(Incluye la melodía “Sinfonía a la Cantata No. 29” de Johan Sebastian Bach)
La percepción de la realidad de un individuo con facultades prodigiosas puedes ser difícil de entender, y más aún si el individuo es un maniático del orden obsesivo compulsivo, quien considera la imprecisión del Padre de las Matemáticas una traición. Dicha circunstancia podría derivar en un trastorno que le resulte perjudicial, como le ocurrió a Terencio un sábado de octubre, día en que descubrió un error en los cálculos de Pitágoras, extraña confusión que le originó una insufrible fobia a los gatos.
Don Amaury estaba de viaje en Sudamérica, Zoila había salido de compras con la pequeña Solange, mientras Terencio hurgaba dentro del closet de don Amaury encaramado sobre un cajón a medio abrir. Entre un montón de tiliches inservibles encontró un libro sobre “Historia de la Música”, en cuya primera página aparecía manuscrito el nombre de su difunta madre. El libro explicaba la teoría y el origen de la música desde la antigüedad: la pauta, los intervalos mayores y menores, la escala natural, y su historia precedente, hallando interesante el concepto de medida llamado compás, que divide una melodía en secciones ordenadas.
«Pitágoras ―leyó Terencio con avidez― calculó las doce notas musicales con puras quintas a partir de la nota “La 4” que tiene una frecuencia de cuatrocientos cuarenta Hertz».
Hallar el nombre de su adorado padre de las matemáticas en un contexto diferente como era la música, fue la revelación que lo apremió a poner en práctica lo que acababa de leer. Con esa urgencia, pensando en una manera inmediata de aplicar lo expuesto por Pitágoras, bajó corriendo a la sala, y frente a la consola del tocadiscos se puso a escuchar lo que iba encontrando en la estantería de los acetatos.
La portada surrealista del disco Time Out de Dave Brubeck, lo llevó a escuchar Take Five de Paul Desmond, deduciendo que la melodía debía tener tiempo de cinco cuartos por compás. También escuchó los compases de cuatro cuartos en las melodías de Glenn Miller, Ray Coniff y Franck Pourcel, y el tiempo de tres cuartos del Vals de las Flores de Piotr Ilich Tchaikovski. No fue sino hasta que escuchó la Sinfonía a la Cantata Número 29 de Johan Sebastian Bach, interpretada por Marcel Dupré en el órgano tubular, que comprendió que finalmente había encontrado lo que estaba buscando.

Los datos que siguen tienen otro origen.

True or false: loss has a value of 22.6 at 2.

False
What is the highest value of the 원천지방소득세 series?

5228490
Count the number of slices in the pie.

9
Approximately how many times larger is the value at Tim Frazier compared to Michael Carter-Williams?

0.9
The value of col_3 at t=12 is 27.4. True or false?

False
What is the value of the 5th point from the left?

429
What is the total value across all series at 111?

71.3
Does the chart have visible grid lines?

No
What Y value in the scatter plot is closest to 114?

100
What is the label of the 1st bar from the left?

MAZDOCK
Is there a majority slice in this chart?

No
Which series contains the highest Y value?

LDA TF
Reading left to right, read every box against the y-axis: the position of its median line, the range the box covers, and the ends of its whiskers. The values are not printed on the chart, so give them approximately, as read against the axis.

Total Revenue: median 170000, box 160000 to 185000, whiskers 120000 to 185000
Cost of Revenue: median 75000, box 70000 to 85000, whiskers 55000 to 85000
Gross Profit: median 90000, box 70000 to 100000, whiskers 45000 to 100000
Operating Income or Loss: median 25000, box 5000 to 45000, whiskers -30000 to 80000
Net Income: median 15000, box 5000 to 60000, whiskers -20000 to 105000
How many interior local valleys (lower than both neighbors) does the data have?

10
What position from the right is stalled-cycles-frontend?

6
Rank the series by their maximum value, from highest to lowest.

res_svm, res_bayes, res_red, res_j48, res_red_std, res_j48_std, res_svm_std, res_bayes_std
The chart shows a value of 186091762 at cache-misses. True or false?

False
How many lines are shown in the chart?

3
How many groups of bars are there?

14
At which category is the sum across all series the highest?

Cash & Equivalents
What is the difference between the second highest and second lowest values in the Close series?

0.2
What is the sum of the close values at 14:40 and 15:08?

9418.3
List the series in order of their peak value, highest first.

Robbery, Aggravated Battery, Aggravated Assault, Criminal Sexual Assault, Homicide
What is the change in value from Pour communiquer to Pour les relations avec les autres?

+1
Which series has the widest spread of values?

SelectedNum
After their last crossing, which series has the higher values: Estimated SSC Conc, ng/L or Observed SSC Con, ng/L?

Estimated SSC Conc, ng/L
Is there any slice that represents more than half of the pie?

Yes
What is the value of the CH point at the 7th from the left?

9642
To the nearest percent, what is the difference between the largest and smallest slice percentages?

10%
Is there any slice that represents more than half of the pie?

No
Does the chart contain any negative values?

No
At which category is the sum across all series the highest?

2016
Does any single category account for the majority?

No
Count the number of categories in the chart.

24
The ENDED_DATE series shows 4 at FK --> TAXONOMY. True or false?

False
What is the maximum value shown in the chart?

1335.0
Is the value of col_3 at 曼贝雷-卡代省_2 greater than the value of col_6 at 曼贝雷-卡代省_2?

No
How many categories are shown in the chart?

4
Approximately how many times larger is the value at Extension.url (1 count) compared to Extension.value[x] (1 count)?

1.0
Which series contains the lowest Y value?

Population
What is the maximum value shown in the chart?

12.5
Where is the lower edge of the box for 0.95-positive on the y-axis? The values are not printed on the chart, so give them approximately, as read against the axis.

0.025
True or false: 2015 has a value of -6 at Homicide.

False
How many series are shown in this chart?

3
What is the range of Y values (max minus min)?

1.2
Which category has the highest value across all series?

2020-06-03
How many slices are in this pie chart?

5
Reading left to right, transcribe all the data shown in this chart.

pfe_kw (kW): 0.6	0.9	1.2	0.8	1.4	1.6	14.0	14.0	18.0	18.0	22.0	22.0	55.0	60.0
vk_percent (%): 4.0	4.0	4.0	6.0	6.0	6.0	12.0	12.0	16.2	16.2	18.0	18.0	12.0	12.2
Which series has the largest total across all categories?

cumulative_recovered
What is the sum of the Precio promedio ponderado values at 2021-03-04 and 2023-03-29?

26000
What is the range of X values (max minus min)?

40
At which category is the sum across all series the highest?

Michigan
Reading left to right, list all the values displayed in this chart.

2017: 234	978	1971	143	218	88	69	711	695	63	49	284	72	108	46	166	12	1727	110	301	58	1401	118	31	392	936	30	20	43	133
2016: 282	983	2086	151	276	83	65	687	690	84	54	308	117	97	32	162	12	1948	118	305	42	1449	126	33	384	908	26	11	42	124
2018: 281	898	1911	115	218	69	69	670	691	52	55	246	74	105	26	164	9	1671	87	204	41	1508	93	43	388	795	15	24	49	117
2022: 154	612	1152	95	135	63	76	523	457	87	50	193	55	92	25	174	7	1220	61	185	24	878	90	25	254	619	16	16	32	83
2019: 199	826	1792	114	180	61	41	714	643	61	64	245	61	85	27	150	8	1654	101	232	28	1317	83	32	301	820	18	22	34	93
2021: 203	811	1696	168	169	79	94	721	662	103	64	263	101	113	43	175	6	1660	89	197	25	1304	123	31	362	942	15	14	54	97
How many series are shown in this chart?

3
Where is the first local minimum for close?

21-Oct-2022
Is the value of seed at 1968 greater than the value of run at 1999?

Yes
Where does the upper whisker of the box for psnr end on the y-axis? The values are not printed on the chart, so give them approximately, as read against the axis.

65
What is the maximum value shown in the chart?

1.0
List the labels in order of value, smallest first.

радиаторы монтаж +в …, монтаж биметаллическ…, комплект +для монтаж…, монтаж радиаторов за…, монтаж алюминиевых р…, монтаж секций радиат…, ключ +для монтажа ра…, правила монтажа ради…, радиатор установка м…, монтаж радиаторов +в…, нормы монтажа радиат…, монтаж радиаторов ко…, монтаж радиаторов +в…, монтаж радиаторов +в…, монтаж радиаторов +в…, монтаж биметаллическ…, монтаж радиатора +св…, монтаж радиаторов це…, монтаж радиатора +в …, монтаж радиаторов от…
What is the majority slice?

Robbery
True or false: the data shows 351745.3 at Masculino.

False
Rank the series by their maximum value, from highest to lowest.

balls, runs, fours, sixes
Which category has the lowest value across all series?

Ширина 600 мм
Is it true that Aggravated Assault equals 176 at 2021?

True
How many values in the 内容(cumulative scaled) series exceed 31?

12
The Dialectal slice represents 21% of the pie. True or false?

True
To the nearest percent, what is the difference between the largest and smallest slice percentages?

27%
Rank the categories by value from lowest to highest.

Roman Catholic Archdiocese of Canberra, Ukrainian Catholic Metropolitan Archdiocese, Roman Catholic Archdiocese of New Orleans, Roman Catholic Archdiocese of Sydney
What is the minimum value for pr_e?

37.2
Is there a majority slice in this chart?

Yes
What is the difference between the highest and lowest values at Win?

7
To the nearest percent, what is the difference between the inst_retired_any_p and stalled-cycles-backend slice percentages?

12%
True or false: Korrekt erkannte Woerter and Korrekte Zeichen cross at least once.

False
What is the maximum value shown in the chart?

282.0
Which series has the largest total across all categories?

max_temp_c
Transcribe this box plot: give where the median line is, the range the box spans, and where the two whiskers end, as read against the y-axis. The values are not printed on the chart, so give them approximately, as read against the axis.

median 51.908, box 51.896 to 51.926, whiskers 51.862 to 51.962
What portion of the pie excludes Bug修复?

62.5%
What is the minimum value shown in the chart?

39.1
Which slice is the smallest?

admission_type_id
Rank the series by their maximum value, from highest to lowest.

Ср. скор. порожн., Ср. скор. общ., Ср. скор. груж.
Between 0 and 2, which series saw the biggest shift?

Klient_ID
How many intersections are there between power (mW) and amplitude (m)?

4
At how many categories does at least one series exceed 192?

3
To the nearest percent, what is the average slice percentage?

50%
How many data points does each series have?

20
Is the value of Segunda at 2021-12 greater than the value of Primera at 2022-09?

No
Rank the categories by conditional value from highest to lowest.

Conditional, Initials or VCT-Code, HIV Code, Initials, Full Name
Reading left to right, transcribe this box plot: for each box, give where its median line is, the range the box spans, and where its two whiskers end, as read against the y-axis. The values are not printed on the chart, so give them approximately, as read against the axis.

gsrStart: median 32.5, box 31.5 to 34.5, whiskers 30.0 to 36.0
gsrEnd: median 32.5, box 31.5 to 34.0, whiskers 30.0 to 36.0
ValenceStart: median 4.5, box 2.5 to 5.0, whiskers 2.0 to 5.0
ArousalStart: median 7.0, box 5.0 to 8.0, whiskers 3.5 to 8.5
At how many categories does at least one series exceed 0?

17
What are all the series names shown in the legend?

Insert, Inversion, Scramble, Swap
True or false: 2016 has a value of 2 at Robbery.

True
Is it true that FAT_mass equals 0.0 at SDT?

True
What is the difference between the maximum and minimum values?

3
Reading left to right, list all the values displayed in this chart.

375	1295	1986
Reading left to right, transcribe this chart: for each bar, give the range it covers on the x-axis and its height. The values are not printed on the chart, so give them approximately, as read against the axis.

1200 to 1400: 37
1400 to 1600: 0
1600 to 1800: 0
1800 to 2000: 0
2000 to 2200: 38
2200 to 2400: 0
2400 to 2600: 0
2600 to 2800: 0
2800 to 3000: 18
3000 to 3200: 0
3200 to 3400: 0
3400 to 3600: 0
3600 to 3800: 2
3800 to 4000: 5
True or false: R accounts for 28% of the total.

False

Cada vez que el fuliginoso acetato giraba, crecía en Terencio un sentimiento de admiración y otro de envidia. El primero obedecía a la devoción hacia el autor de una obra tan homogénea, integrada casi en su totalidad por 140 compases de tres cuartos con doce notas sin pausas ni silencios. El segundo, al quimérico anhelo de llegar a tocar como el intérprete, quien hacía suyo aquel portento de manera magistral. Pero como era mucha la urgencia de Terencio por participar de aquella simetría, llegó a la conclusión de que la única manera de poder hacerlo era calculando. Se acercó al piano que había pertenecido a su madre, se sentó en el banquillo, abrió la tapa del teclado e imaginó que él tocaba. Recordando cada nota las iba transformando en números, primero de manera lenta calculando las frecuencias de quinta en quinta como lo había hecho Pitágoras, incrementando la velocidad de sus cálculos hasta igualar el tiempo de un dieciseisavo por compás, creándose en el misterioso universo de sus pensamientos una danza numérica de tan insólita rapidez, que de haberse medido su actividad cerebral con un electroencefalógrafo, las agujas se habrían disparado hasta romperse.
Disociando su pensamiento, sin dejar de calcular, se le ocurrió comprobar el valor de la frecuencia de una nota de once quintas con la misma nota en siete octavas, haciendo el cálculo de octava en octava como lo había hecho Pitágoras, sin saber que en esa igualdad existe una discrepancia que corrige un artilugio creado por el mismo Pitágoras, llamado coma pitagórica, que Terencio no había alcanzado a leer en el libro de música por la premura de querer aplicar lo aprendido a su manera, imprecisión que le provocó un descomunal conflicto numérico justo en el momento en que la gata de Zoila saltaba a su regazo para ser acariciada. El felino permaneció quieto sobre las piernas de Terencio intuyendo que algo extraño le sucedía. Las miradas se cruzaron, una inusitada ola telepática fluyó entre el niño y la gata, el pasmoso cúmulo de información saturó el pequeño cerebro del animal, los ojos ambarinos se cristalizaron cual dos grandes canicas, profirió un gruñido seco y pavoroso, sacó las garras clavándolas en las piernas de Terencio, dio un espectacular brinco, y salió despavorida por el pasillo mientras el niño quedaba atrapado en un estado de abstracción catatónico.